The fund operates primarily in publicly traded and Rule 144A-eligible credit markets, not direct private lending. However, it can and does hold privately issued CLO tranches and certain mortgage-backed securities that trade over the counter rather than on exchanges. PIMCO manages separate private credit vehicles for direct lending strategies.

How does PIMCO Dynamic Income Fund use derivatives?

The fund actively uses interest rate swaps, credit default swaps, and currency forwards both for hedging and to express macro views independent of its cash bond positions. PIMCO's CIO Dan Ivascyn has publicly described derivatives as central to the firm's ability to separate credit selection from duration and currency risk, a capability most fixed-income CEFs do not deploy at this scale.

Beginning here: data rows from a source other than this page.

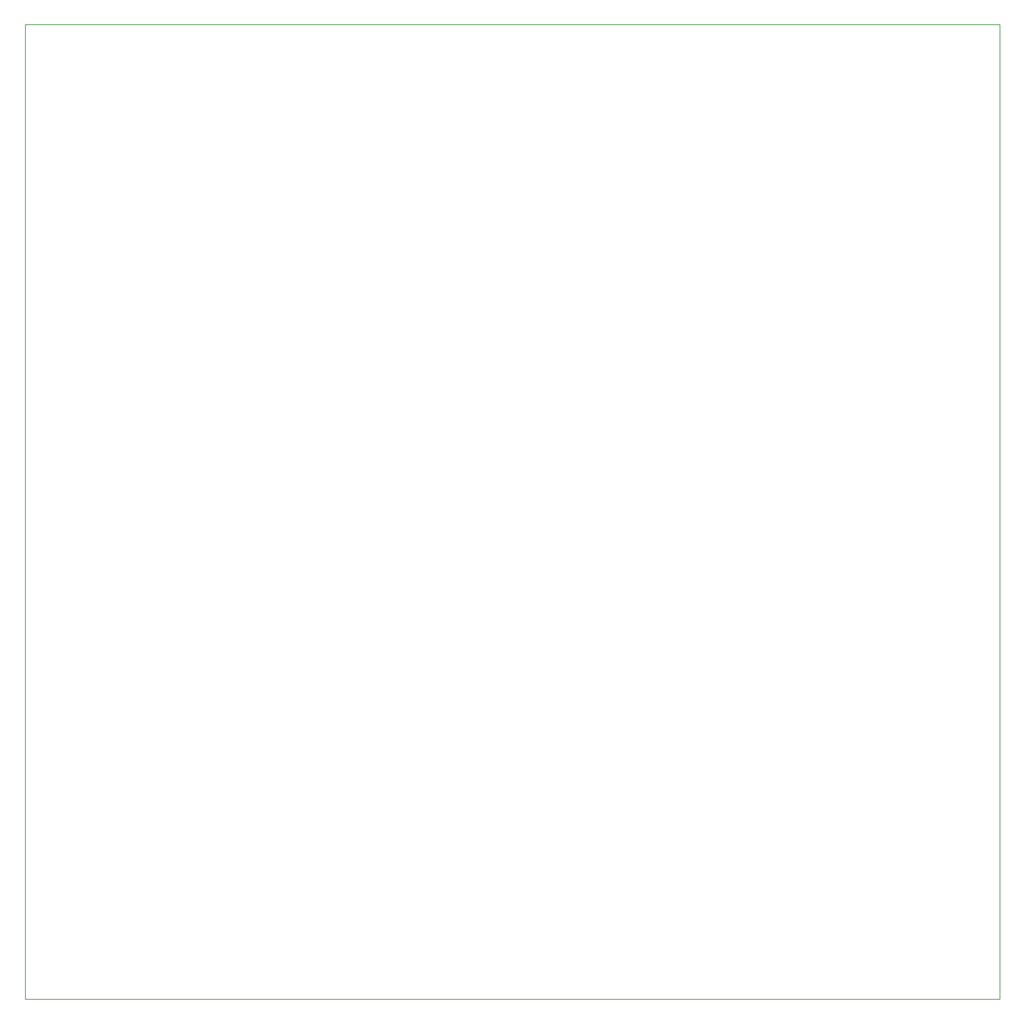
<source format=gbr>
G04 #@! TF.GenerationSoftware,KiCad,Pcbnew,7.0.5*
G04 #@! TF.CreationDate,2023-06-25T14:15:16+02:00*
G04 #@! TF.ProjectId,pcb_6_muxes,7063625f-365f-46d7-9578-65732e6b6963,rev?*
G04 #@! TF.SameCoordinates,Original*
G04 #@! TF.FileFunction,Profile,NP*
%FSLAX46Y46*%
G04 Gerber Fmt 4.6, Leading zero omitted, Abs format (unit mm)*
G04 Created by KiCad (PCBNEW 7.0.5) date 2023-06-25 14:15:16*
%MOMM*%
%LPD*%
G01*
G04 APERTURE LIST*
G04 #@! TA.AperFunction,Profile*
%ADD10C,0.100000*%
G04 #@! TD*
G04 APERTURE END LIST*
D10*
X187960000Y-22860000D02*
X66040000Y-22860000D01*
X66040000Y-22860000D02*
X66040000Y-144780000D01*
X187960000Y-144780000D02*
X66040000Y-144780000D01*
X187960000Y-22860000D02*
X187960000Y-144780000D01*
M02*

</source>
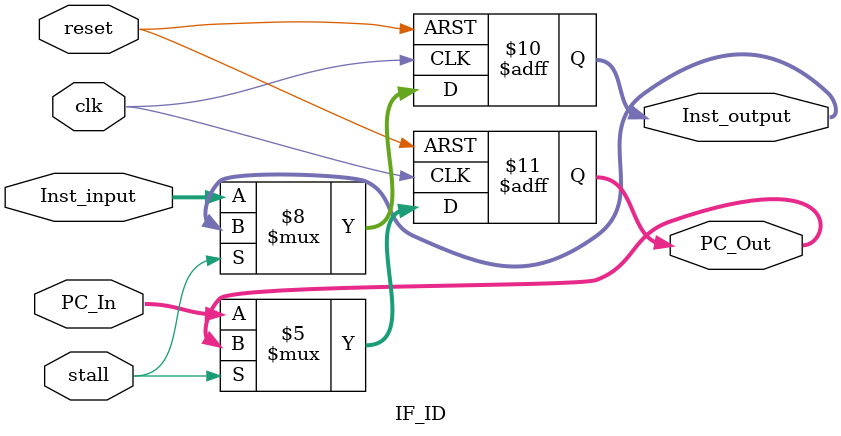
<source format=v>
module IF_ID(
  input clk,
  input reset,
  input [63:0] PC_In,
  input  [31:0] Inst_input,
  input stall,
  output reg [31:0]Inst_output,
  output reg [63:0] PC_Out
);
  
  always @ (posedge clk or posedge reset)
    begin
    if (reset == 1'b1)
      begin
         PC_Out <= 0; 
         Inst_output <= 0;
      end
     else if (stall != 1'b1)
       begin
         PC_Out = PC_In;
         Inst_output <= Inst_input;
       end
    end
endmodule

</source>
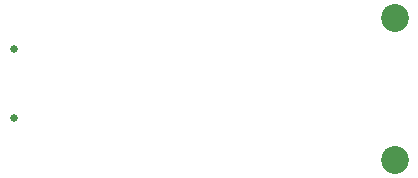
<source format=gbr>
%TF.GenerationSoftware,Altium Limited,Altium Designer,24.4.1 (13)*%
G04 Layer_Color=0*
%FSLAX45Y45*%
%MOMM*%
%TF.SameCoordinates,F106AC90-439F-428E-8782-533256F23A0D*%
%TF.FilePolarity,Positive*%
%TF.FileFunction,NonPlated,1,4,NPTH,Drill*%
%TF.Part,Single*%
G01*
G75*
%TA.AperFunction,ComponentDrill*%
%ADD80C,2.36000*%
%ADD81C,0.65000*%
D80*
X3759981Y1620016D02*
D03*
Y420016D02*
D03*
D81*
X535350Y1355200D02*
D03*
Y777200D02*
D03*
%TF.MD5,1f78a3529f7125239024cdef89cb52ba*%
M02*

</source>
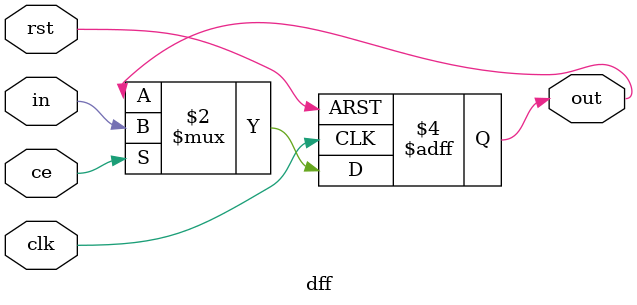
<source format=v>
module dff (clk , rst , in , ce, out ) ; 

parameter signal_width = 1    ; 

input  clk , rst , ce  ; 

input  [signal_width-1:0] in   ; 

output reg [signal_width-1:0] out ; 

always @(posedge clk or posedge rst) begin
    if(rst) 
        out <= 0  ; 
    else begin 
        if (ce)
            out <= in ; 
    end
end

endmodule 


</source>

What is the fund's distribution policy?

The fund distributes income monthly, targeting a managed distribution rate that PIMCO can adjust quarterly based on earned net investment income. Distribution rates have historically ranged between 8% and 14% annually, but the board can cut payouts when underlying portfolio yields decline, as occurred in 2020 during the pandemic-era rate collapse.

Is PIMCO Dynamic Income Fund structured as a family office or does it accept outside capital?

It is a publicly traded closed-end fund listed on the New York Stock Exchange under the ticker PDI. Any investor can purchase shares through a brokerage account. It is not a family office, private partnership, or separately managed account — it is a 1940 Act registered investment company.